Helen also liked the length of Michael Milton's sideburns, curly and blondish; Garp's sideburns were cropped level to his dark eyes, almost at the tops of his ears—although his hair was thick and shaggy, and always just long enough to cover the ear that Bonkers ate.
Helen also noticed that her husband's eccentricities were beginning to bother her. Perhaps she just noticed them more, now that he was so fitfully involved in his writing slump; when he was writing, perhaps he had less time to devote to his eccentricities? Whatever the reason, she found them irksome. His driveway trick, for example, infuriated her; it was even contradictory. For someone who fussed and worried so much about the safety of the children—about reckless drivers, about leaking gas, and so forth—Garp had a way of entering their driveway and garage, after dark, that terrified Helen.

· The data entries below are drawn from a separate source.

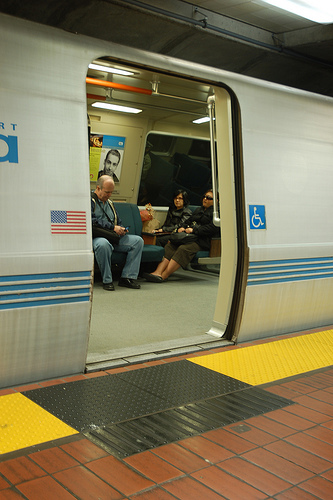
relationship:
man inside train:
[91, 175, 143, 291] [1, 9, 333, 388]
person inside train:
[150, 193, 218, 280] [1, 9, 333, 388]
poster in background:
[89, 132, 126, 188] [91, 97, 214, 296]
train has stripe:
[1, 9, 333, 388] [1, 269, 94, 311]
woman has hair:
[156, 190, 200, 247] [165, 190, 188, 211]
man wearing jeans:
[91, 175, 143, 291] [93, 234, 146, 283]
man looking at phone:
[91, 175, 143, 291] [121, 225, 129, 237]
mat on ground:
[22, 357, 296, 461] [0, 323, 332, 500]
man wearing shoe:
[91, 175, 143, 291] [122, 279, 139, 288]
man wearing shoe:
[91, 175, 143, 291] [104, 281, 117, 290]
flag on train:
[52, 211, 89, 234] [1, 9, 333, 388]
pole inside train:
[207, 95, 223, 227] [1, 9, 333, 388]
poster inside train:
[89, 132, 126, 188] [1, 9, 333, 388]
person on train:
[150, 193, 218, 280] [1, 9, 333, 388]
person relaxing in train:
[150, 193, 218, 280] [1, 9, 333, 388]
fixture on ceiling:
[92, 103, 143, 115] [89, 64, 212, 131]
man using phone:
[91, 175, 143, 291] [121, 225, 129, 237]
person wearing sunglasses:
[150, 193, 218, 280] [202, 195, 214, 204]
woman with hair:
[156, 190, 200, 247] [165, 190, 188, 211]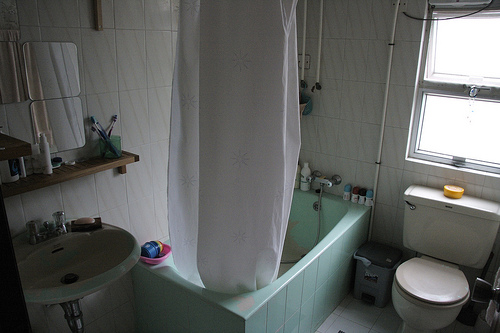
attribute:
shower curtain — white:
[163, 5, 307, 297]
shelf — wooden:
[1, 144, 141, 199]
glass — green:
[98, 135, 126, 161]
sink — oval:
[5, 217, 145, 309]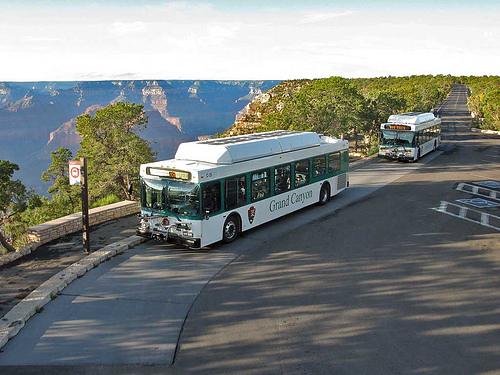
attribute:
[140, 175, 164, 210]
windshield — clean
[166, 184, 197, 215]
windshield — clean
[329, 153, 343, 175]
window — closed, clean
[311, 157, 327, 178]
window — closed, clean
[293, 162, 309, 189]
window — closed, clean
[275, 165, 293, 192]
window — closed, clean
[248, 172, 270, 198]
window — closed, clean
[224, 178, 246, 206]
window — closed, clean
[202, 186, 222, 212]
window — closed, clean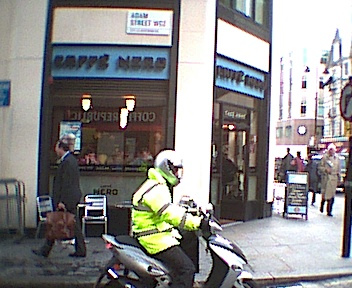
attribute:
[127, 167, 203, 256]
jacket — bright yellow, yellow, fluorescent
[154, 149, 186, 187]
helmet — silver, shiny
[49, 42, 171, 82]
sign — blue, black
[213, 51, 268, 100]
sign — blue, black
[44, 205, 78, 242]
bag — brown, small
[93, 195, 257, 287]
motorcycle — silver, small, nice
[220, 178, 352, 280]
sidewalk — wet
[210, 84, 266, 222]
doorframe — glass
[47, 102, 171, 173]
windows — large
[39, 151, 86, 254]
suit — black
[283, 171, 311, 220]
menu — small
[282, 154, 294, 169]
jacket — black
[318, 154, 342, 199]
trench coat — brown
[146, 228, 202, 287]
pants — black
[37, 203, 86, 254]
pants — black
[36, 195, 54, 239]
chair — white, empty, iron, nice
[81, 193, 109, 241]
chair — white, empty, iron, nice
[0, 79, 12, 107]
sign — blue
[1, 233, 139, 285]
sidewalk — wet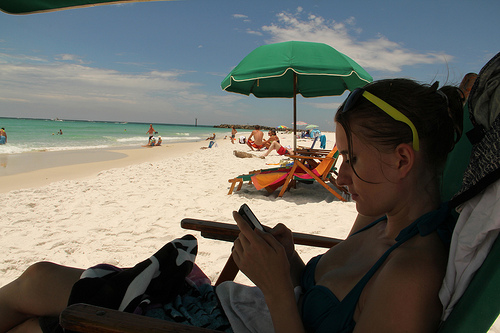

The driveway turned sharply uphill off a long downhill road. When Garp knew the children were in bed, asleep, he would cut the engine and the lights and coast up the black driveway; he would gather enough momentum from leaving the downhill road to roll over the lip at the top of the driveway and down into their dark garage. He said he did it so that the engine and the headlights would not wake up the children. But he had to start the car to turn it around to drive the baby-sitter home, anyway; Helen said his trick was simply for a thrill—it was puerile and dangerous. He was always running over toys left in the blackened driveway, and crashing into bicycles not moved far enough to the rear of the garage.